On Aug. 30, NHSE announced plans to move up the start of the autumn vaccination drive in England to September 11, deviating from the initial October schedule, citing concerns about a new Covid-19 variant.

One key lesson from the COVID pandemic was the importance of preparedness. So, Swift asked, why was NHSE not prepared for this year’s flu season?

The Rowlands MD, however, added that pharmacies will rise to the challenge, but this inevitably causes confusion for patients and disrupts the provision of other patient services. Rowlands operates more than 400 pharmacies across the UK.

“Health Ministers in England express a desire to expand the utilisation of community pharmacies, a position Numark has long advocated for,” said Swift, emphasising the need for a collaborative approach to plan service delivery within realistic timelines.
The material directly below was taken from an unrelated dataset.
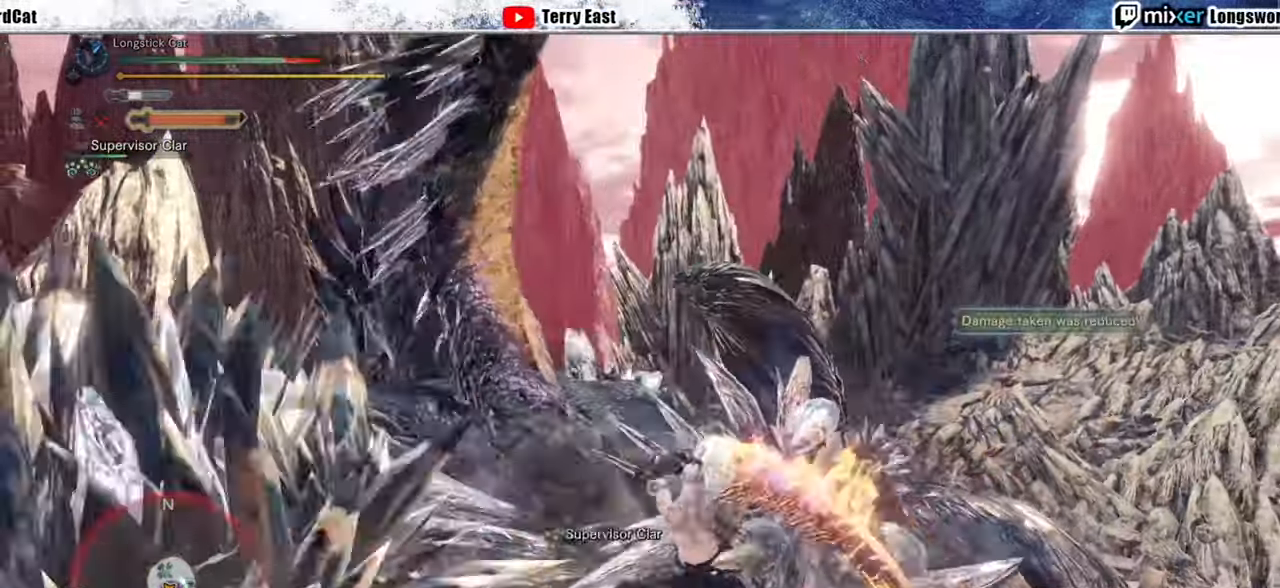
{"buttons": [], "left_stick": "center", "right_stick": "center", "events": [[200, "CIRCLE", "up"], [240, "R1", "up"]]}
“Adding last-minute demands to an already stretched pharmacy sector is not practical and is unacceptable,” he said. “NHSE’s insistence on immediate action demonstrates a lack of respect for, or understanding of, community pharmacy as the third pillar of patient access to NHS care services.”

Swift voiced equal concern that Ministers and NHSE officials seem to lack an understanding of the logistics required for a successful flu vaccination programme through community pharmacies.

He questioned why NHSE, having been aware for months of the challenging nature of this year’s flu season, allowed for last-minute disarray. He also pondered whether it was an attempt to generate media attention as being “ahead of the game.”

“If the Government in England is truly committed to a ‘pharmacy first’ approach, then it needs to stop treating the sector as a Cinderella service,” he further said.

“An ad-hoc ‘we demand today, you do it tomorrow’ approach makes no sense if we are to deliver consistent patient care,” Swift added.